The Ideal Mom
There are several times a year when we seem to stop and make new plans. September is certainly one of those times. Whether or not we have children in school, the shift to fall and the patterns set through years of our own academic schedules kick in and cause us to pause and ponder a bit, or to dive in and create new plans. When our children are school age it is more likely the latter, due to dealing with new schedules, activity choices, obtaining supplies and figuring out how to meet the demands of the new school year.
Often it all seems daunting or overwhelming, especially if we are planning around what I call the “shoulds” that lurk in the corners of our minds telling us all the things we MUST do if we really want to measure up as moms.
But measure up to whom? The “shoulds” come from lots of places, such as past expectations of our parents or teachers, other mothers at school or our place of worship, social media, books, or any place that sets a standard we tell ourselves is desirable in some way. They can affect every area of our lives. How we dress. How we keep our homes. The activities in which we participate, or in which we enroll our kids. They can even come to bare on our spiritual lives. But are those standards right for you and your children?
This September I invite you to take a moment and ask yourself: What are your true ideals?
This can be a really hard question to answer. After all, we seek and absorb all those ideas and resources in an attempt to clarify what’s best for our families. But that often leaves us feeling like we’re playing the childhood game of “Pin the Tail on the Donkey”. You know, the one where we are blindfolded and someone spins us around until we’re dizzy and have lost our sense of direction. Then we’re supposed to march forward and pin the paper tail in the correct spot on the donkey. Then, we take off the blindfold to see how close we’ve gotten to that goal. Whether we had gotten close or ended up across the room from the donkey, we were usually astonished and wondered, “How in the world did I end up here?!”
Without a sense of direction, and a vision to aim for, it is very difficult to hit the mark.
So to help us clarify our own unique ideals, let’s work backwards a bit by asking - What kind of mother do you want to be remembered as being? Imagine a scene of a future Thanksgiving, or other family get together. Your children are all grown and they’re sharing childhood memories. What warm recollections do you wish for them to have of you?
Stop yourself from running scenarios of all the things you’re afraid they’re going to say based on all your difficult days. Think instead of what you really wish they will remember, even if you haven’t achieved, or even attempted, those ideals yet. Again, this is what you want your children to remember about you and life in your home. Not what you want them to achieve. Not what you want the other voices in your head by which you judge yourself to eventually acknowledge and approve of about you. Every one of us will have a different list, and that’s great because we’re each unique and unrepeatable people with unique families. God gave you to your children because you have specific gifts He wants you to share with them, or at least the ability to develop the gifts he places in your heart.
Next, make two side by side lists. On the left, list all the “shoulds” that run through your head of what you should be, or should be doing, to measure up as a mom. On the right side, list all the things you would love to do as a mom, that would give you joy now and a thrill in your heart when your kids remember the mom of their childhood (or their adulthood if your at that stage. It’s never too late to transform into the mom you want to be).

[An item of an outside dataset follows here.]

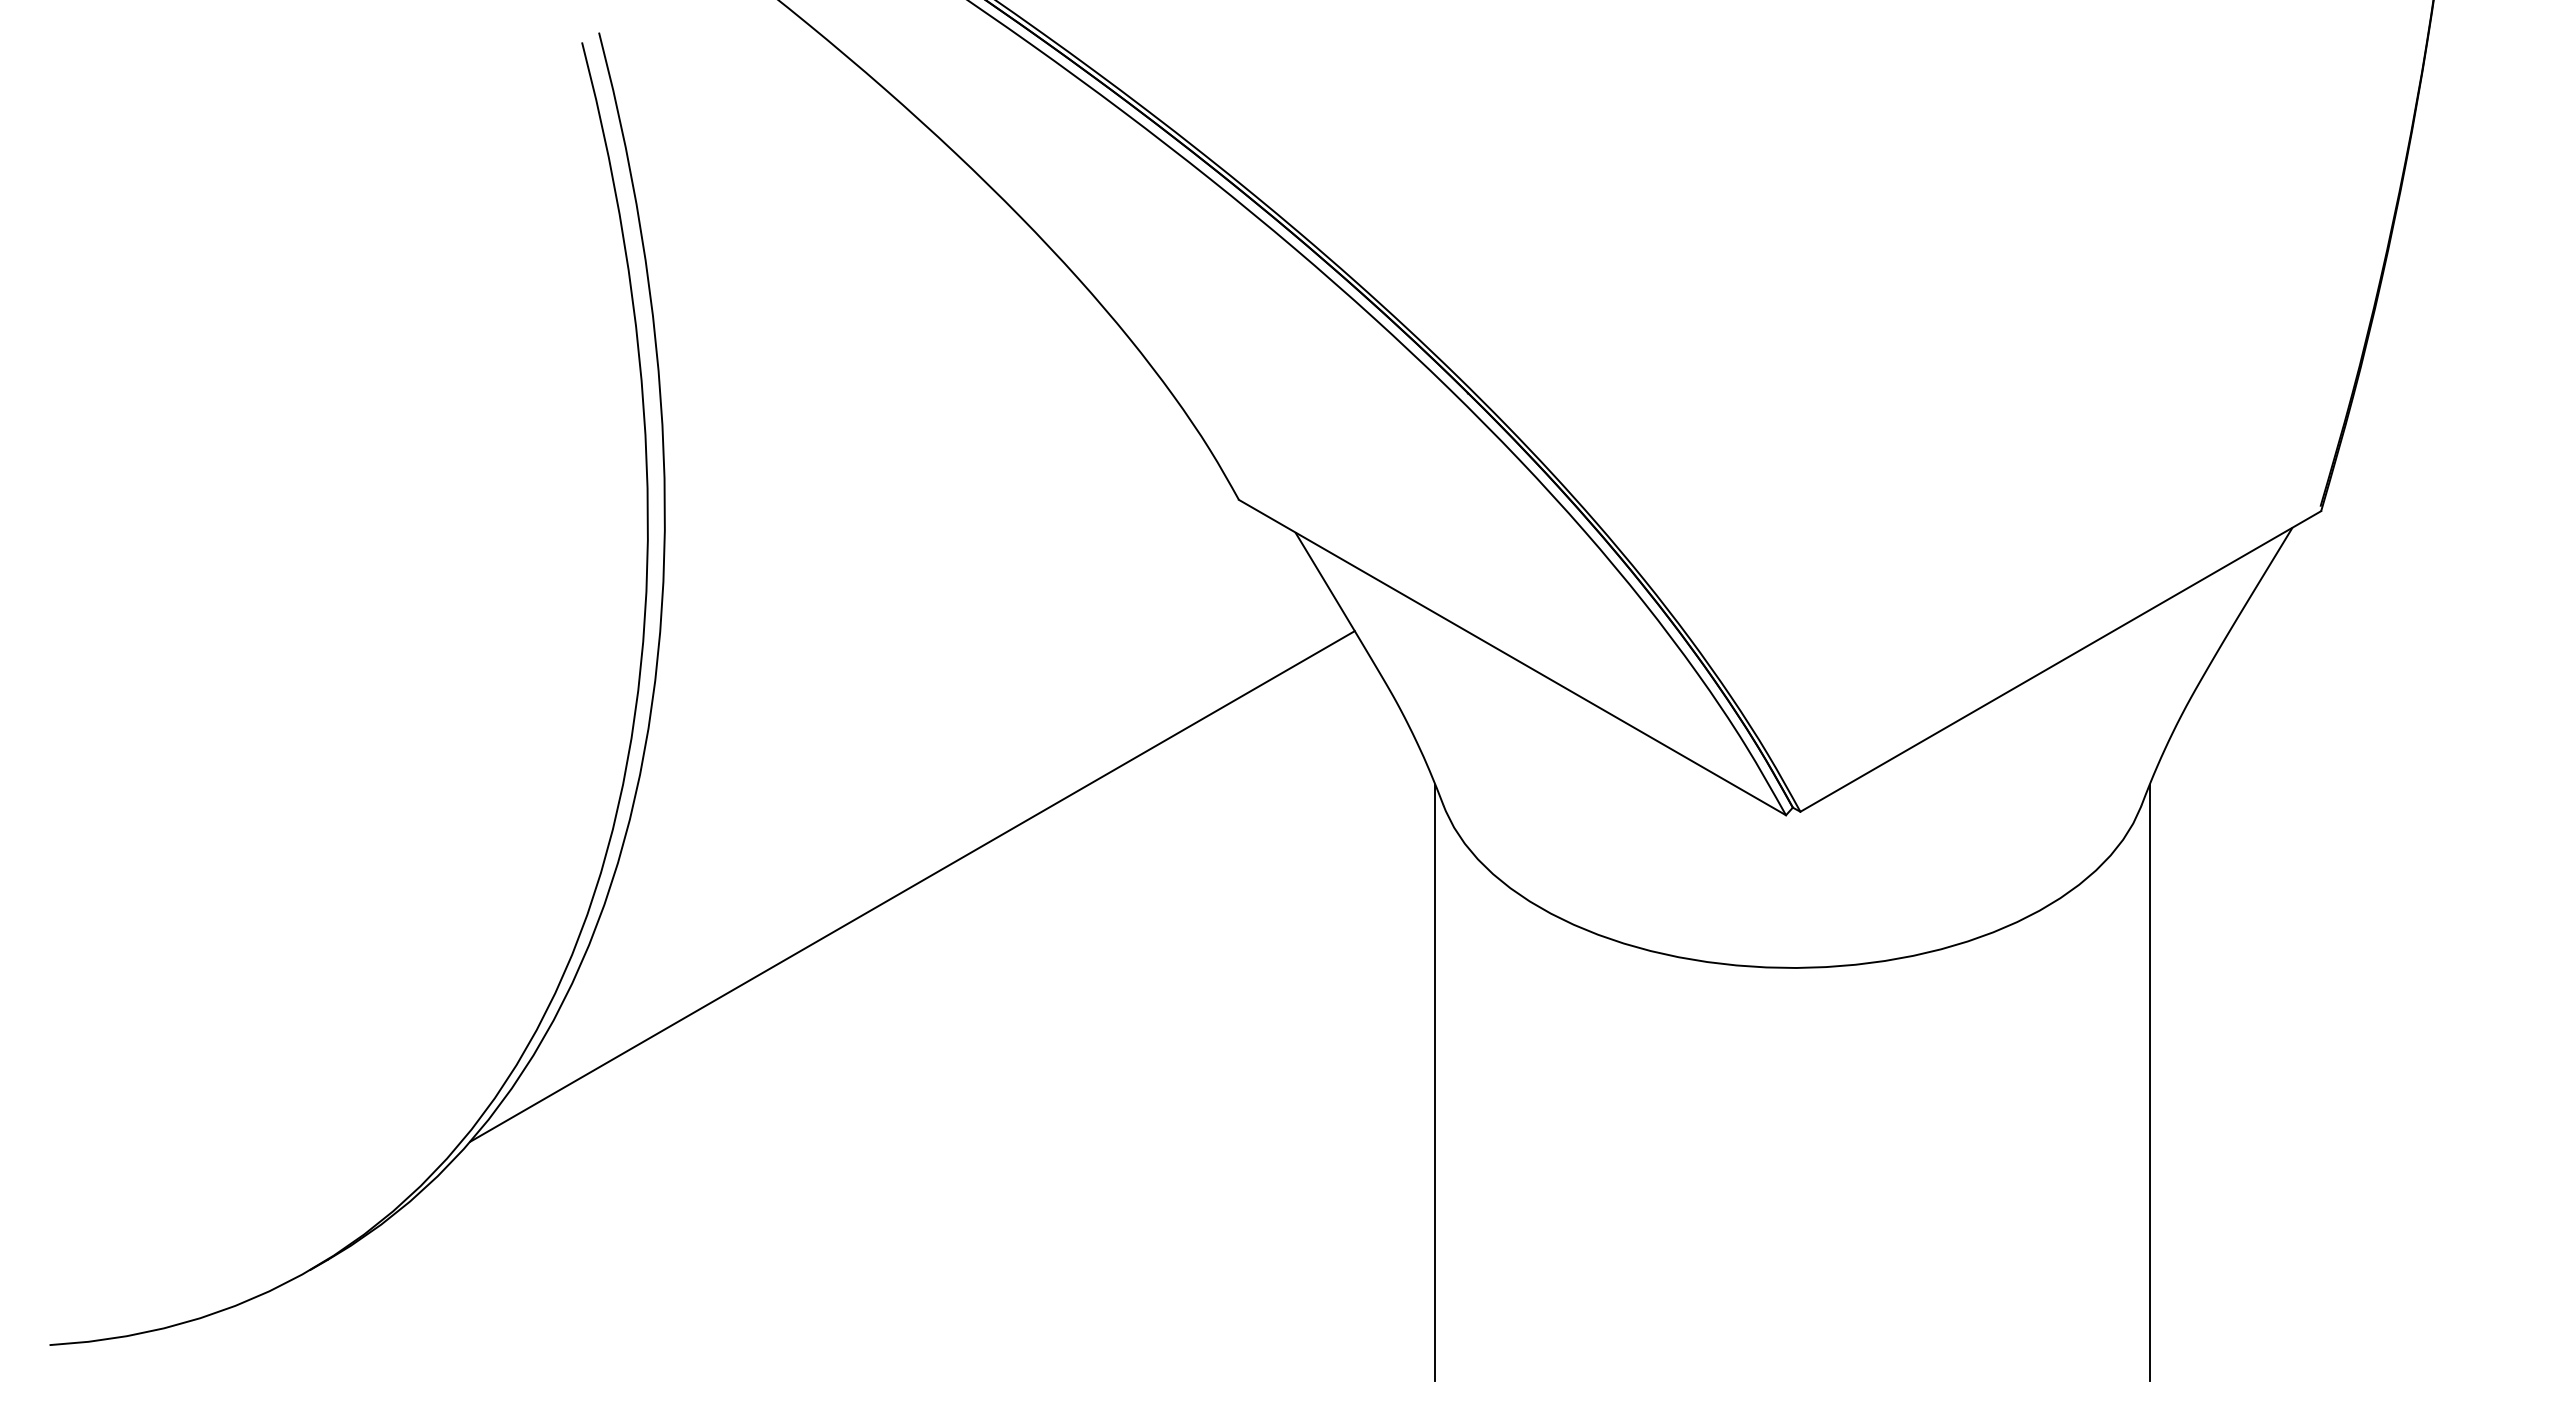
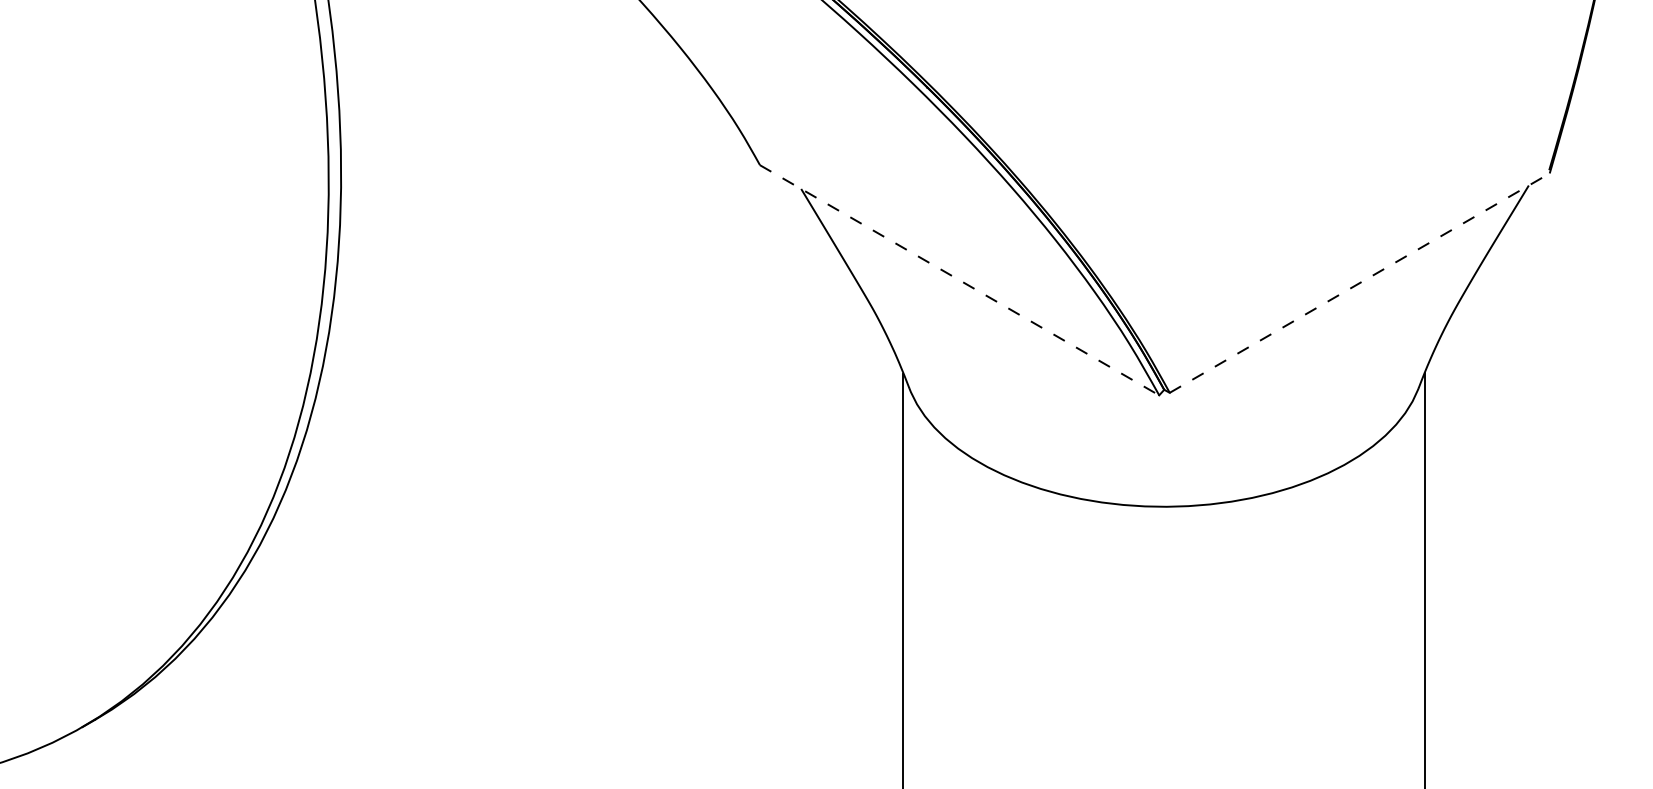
line: (1512, 657) -> (959, 280), solid -> dashed
line: (2060, 661) -> (1359, 283), solid -> dashed
line: (912, 886) -> (521, 447), removed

Compare your lists. Are the plans you’ve made for this year or season leading toward your ideals? Are the daily strivings after your “shoulds” leading you closer to your children or are any of them putting emotional or time wedges between you?
With your lists and these questions in mind, evaluate what has to change to move you closer to your ideals. Begin to surround yourself with messages (through social media, books, even one new personal connection) that support your ideals, and take steps to sift away those that don’t. Ask yourself what’s one small thing you can do right away to take a step toward who you want yourself, and your family, to be. It doesn’t have to mean reworking everything. Just list one or two little changes that would bring you joy and help you feel closer to your family. Hush the voices that say, “The kids won’t go along with it”, or “You shouldn’t make the change because…”. You’re the mom. You can make any changes you believe will benefit your relationship with your kids. You get to set the tone and atmosphere of your family life.
Next, ask yourself- what are 1-3 things you want to plan differently in the future (next week, next month, next holiday, next vacation, next summer, next school year) that will increase the warmth and connection between you and your children? Don’t take it all at once. Just go with where your heart leads you. Write you ideas down. None of us can remember these things in the midst of our busy lives. Revisit the list every day. Make note of your successes each day, no matter how tiny, and right down one thing you want to do together tomorrow to help your family create a warm memory, or atmosphere, that supports your particular ideals.
Finally, after you’ve given yourself a chance to process your new ideals, desires and plans. Share them with your family. It’s ok to tell them you love them and want to be the best mom you can be. Let them know what you want to work toward, and ask them if they have any ideas of little things you can all do to make you feel closer to each other and create warm memories together. Letting them know you love them enough to grow and develop into your best self as a mom, allows them to know they are safe to grow and change and strive to feel good about who they are too.
Step by step you can become the ideal mom you want to be.